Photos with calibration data
+++

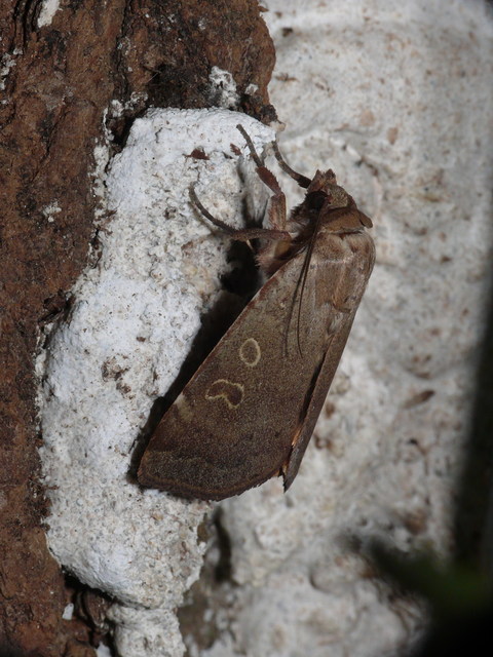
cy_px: 328
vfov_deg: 14.6
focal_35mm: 135
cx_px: 246
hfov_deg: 11.0
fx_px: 2564
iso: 200
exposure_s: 1/250
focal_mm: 28.6
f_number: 11
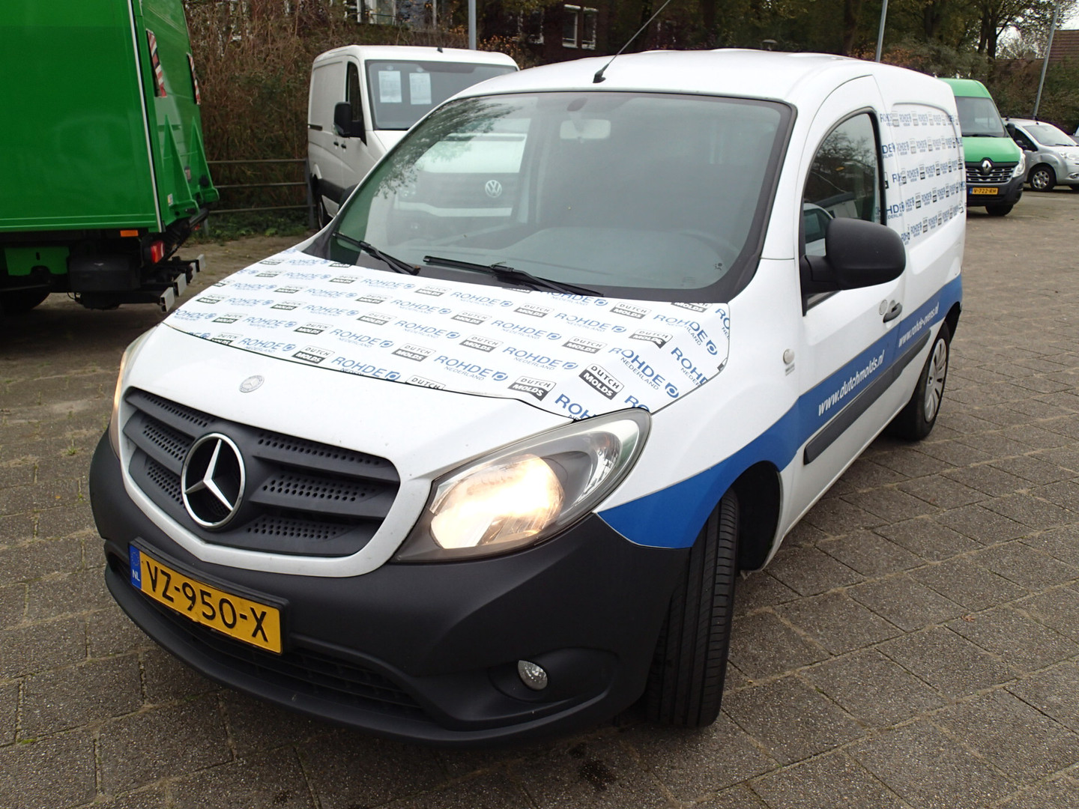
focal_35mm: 28
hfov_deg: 63.4
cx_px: 540
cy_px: 404
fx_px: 873
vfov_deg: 49.7
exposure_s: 1/250
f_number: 3.2
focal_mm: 5.14
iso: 100
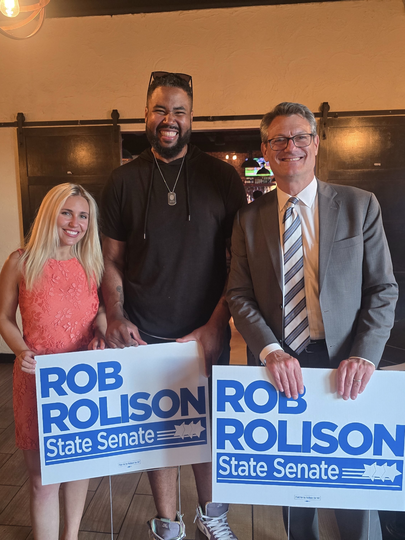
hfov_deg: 58.9
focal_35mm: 23
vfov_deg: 73.9
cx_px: 202
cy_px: 270
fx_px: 359
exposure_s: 1/120
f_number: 1.7
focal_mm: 6.3
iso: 500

+++

*Brief*: Exactly and only the lines from the line containing "vfov_deg: 73.9" through the final line of the records above must be returned.

*Written reply*:
vfov_deg: 73.9
cx_px: 202
cy_px: 270
fx_px: 359
exposure_s: 1/120
f_number: 1.7
focal_mm: 6.3
iso: 500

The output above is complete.